We measure the quality of the heuristics H1 and H2 through the ratio \(\max (b^\mathrm{H1}, b^\mathrm{H2}) / b^*\), where \(b^\mathrm{H1}\) (resp. \(b^\mathrm{H2}\)) is the objective value found with H1 (resp. H2) and \(b^*\) is the exact (optimal) objective value. The largest-size instances for which we obtain all the optimal solutions in less than 3600 s are the medium-size instances with \(p\ge 95\%\). Table 11 contains the average values for the ratio obtained for the 10 medium-size instances.

Table 11 Average approximation ratio for medium-size instances (\(\max (b^\mathrm{H1}, b^\mathrm{H2})/b^*\))
Table 12 Average computation times in seconds for solving large-size instances with H1 (left) and H2 (right)

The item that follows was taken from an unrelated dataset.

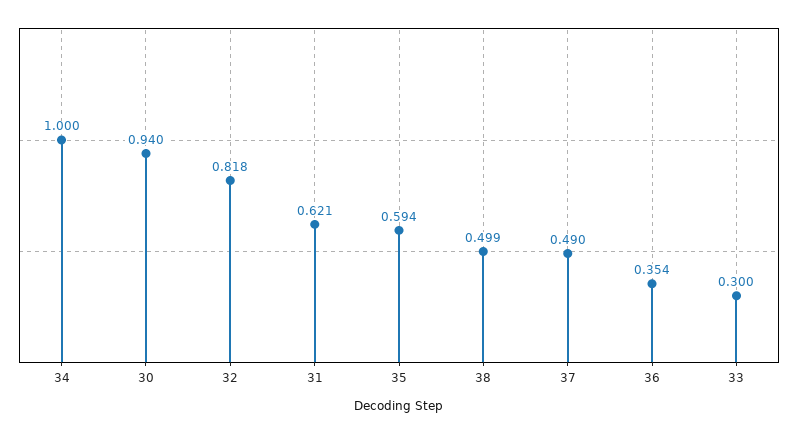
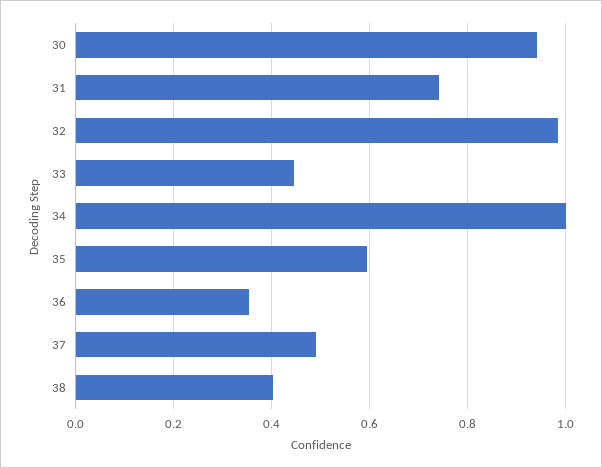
32: 0.818 -> 0.98
31: 0.621 -> 0.74
38: 0.499 -> 0.4
33: 0.3 -> 0.44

In the worst case, this ratio is of 0.99892 in less than 1 s. Overall, Heuristic H1 generally finds better solutions, but occasionally H2 outperforms H1. On the other hand, H2 is faster than H1, which is why we consider the best of both solutions.

For large-scale instances, when \(p \ge 95\%\), the results are similar to those presented in Table 11. When \(p \le 90\%\), the approximation ratio cannot be computed since no optimal solution is found in less than 3600 s. We observe in Table 12 that the computation time of H1 and H2 is always smaller than 15 s. To quantify the heuristic’s performance, we have compared \(b^{H_1}\) to that obtained with CPLEX with a maximum solution time of 15 s, denoted \(\hat{b}\). In 184 cases over 192 (for the 6 large-size instances, \(p \in \{90, 80, 70, 60\% \}\) and \(w \in \{ 99.75,\) 99.5,  99.25,  99,  98.75,  98.50,  98.25,  \(98\%\overline{w}\}\)) H1 finds an approximate solution with a higher objective value. Over those 184 instances, the average ratio \(b^{H_1}/\hat{b}\) is 100.31% with a maximum of 100.99%. In the 8 cases, where CPLEX finds a better solution, the average ratio is equal to 99.96%.

6 Conclusions

The concept of pw-robustness offers a novel perspective on risk management by considering both quantile optimization and worst-case outcome. We have presented algorithms that solve the problem efficiently as MIPs. We obtain exact solutions for problems of small size and approximate solutions of high quality for problems of larger size. Possible extensions include further improving the algorithms for large-size instances, including using the solutions obtained by our heuristics as hot start for CPLEX, and investigating how this algorithm performs in solving quantile optimization problems such as VaR or median optimization. Further, we plan to investigate in more detail the properties of this new criterion and in particular to apply it to purely combinatorial problems.